Fein, Bruce. (April 2016). “Biafra Nationhood: Unfinished Decolonization.”www.huffingtonpost.com/bruce.fein/b... Retrieved August 12, 2016.
Forsyth, Frederick. (1969/1977). The Making of an African Legend: the Biafran Story. Penguin: England.           
Iloegbunam, Chuks. (March 9, 1987). “The Ultimate Hero: Writers Distort War History Through Extravagant Self-adulation.” Newswatch: 19.        
Nwajiuba, Chinedum. (2014). “Statistical Review of Northern Politics of Violence Against the South and the Middle Belt.” 2014 Odeinigbo Lecture, Isiokwu: Ochichi Oma: Olileanya Ohanaeze. Owerri: Assumpta Press.

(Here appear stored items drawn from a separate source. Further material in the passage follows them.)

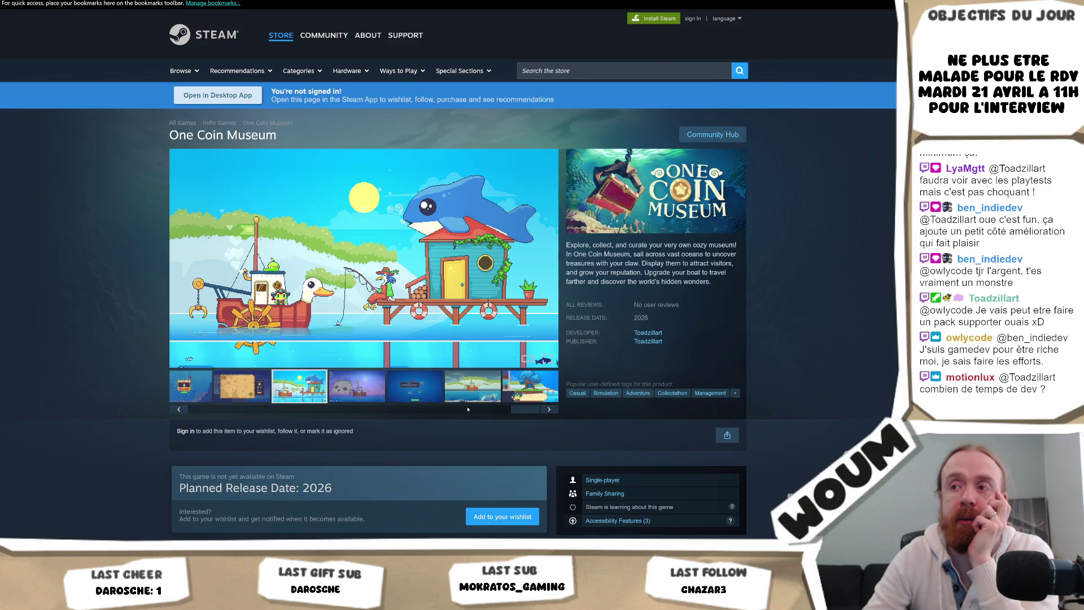
pyautogui.moveTo(515, 412); pyautogui.dragTo(140, 422)
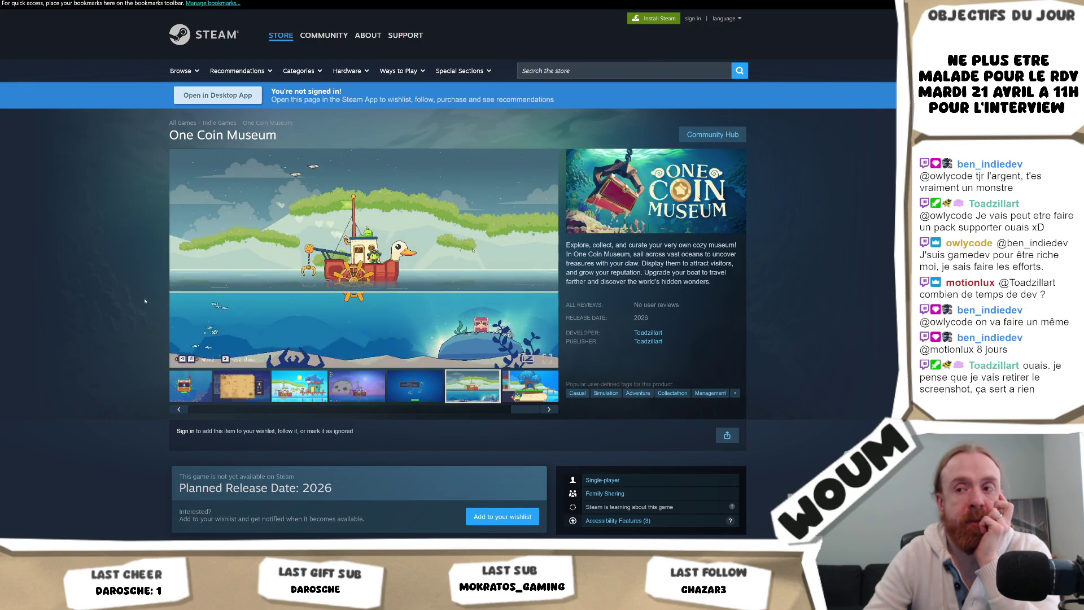
pyautogui.moveTo(379, 411)
pyautogui.mouseDown()
pyautogui.moveTo(444, 412)
pyautogui.moveTo(237, 409)
pyautogui.moveTo(178, 394)
pyautogui.mouseUp()
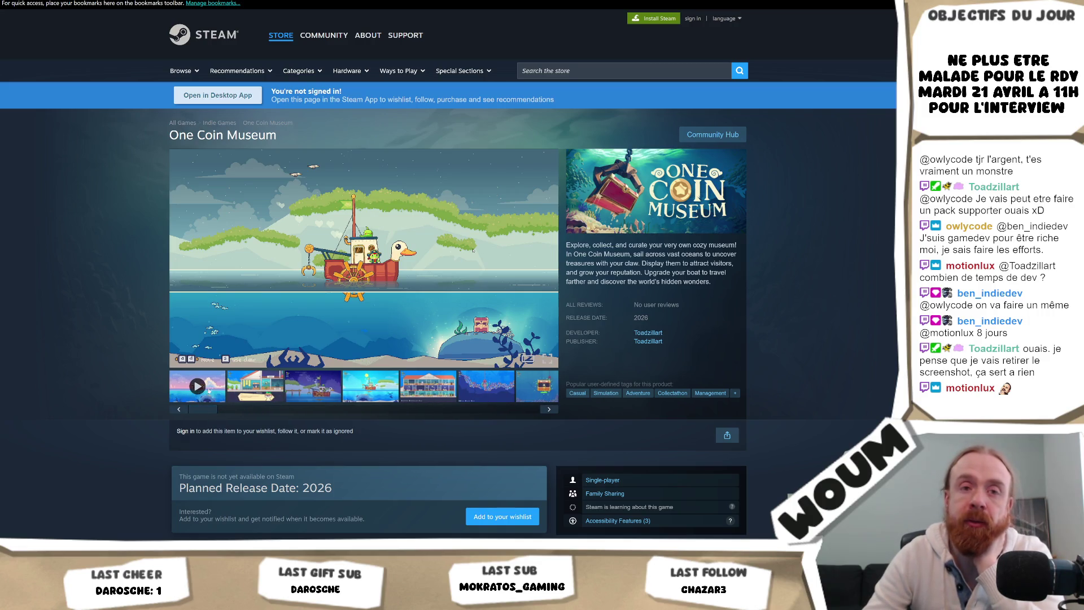
# - Open the trailer, rewind it to the start, play it, and pause at 0:35 of 0:44
pyautogui.click(186, 390)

Okonta, Ike. ( 18 October 1993). “A Plague in the Land.” The News: 15
Ori, Konye Obaji. (December 15, 2009). An Informed Evaluation of the Nigerian Civil War of 1967: A Social Science Case Study. www.nigerianmuse.com/2009121500026... Retrieved September 15, 2016.
Solomon, Lawrence. (Friday, June 3, 2016). “Oil-rich Nigeria is ready to implode: There’s one way to stop it”. Financial Post. www.financialpost.com/m/wp/fp-comment/blog.html?=business.financialpost… Retrieved September 14, 2016.
Wikipedia, the free encyclopedia. (2015). “Boko Haram”, http//:en.wikipedia.org/wiki/Boko_Haram. Retrieved August 12, 2016.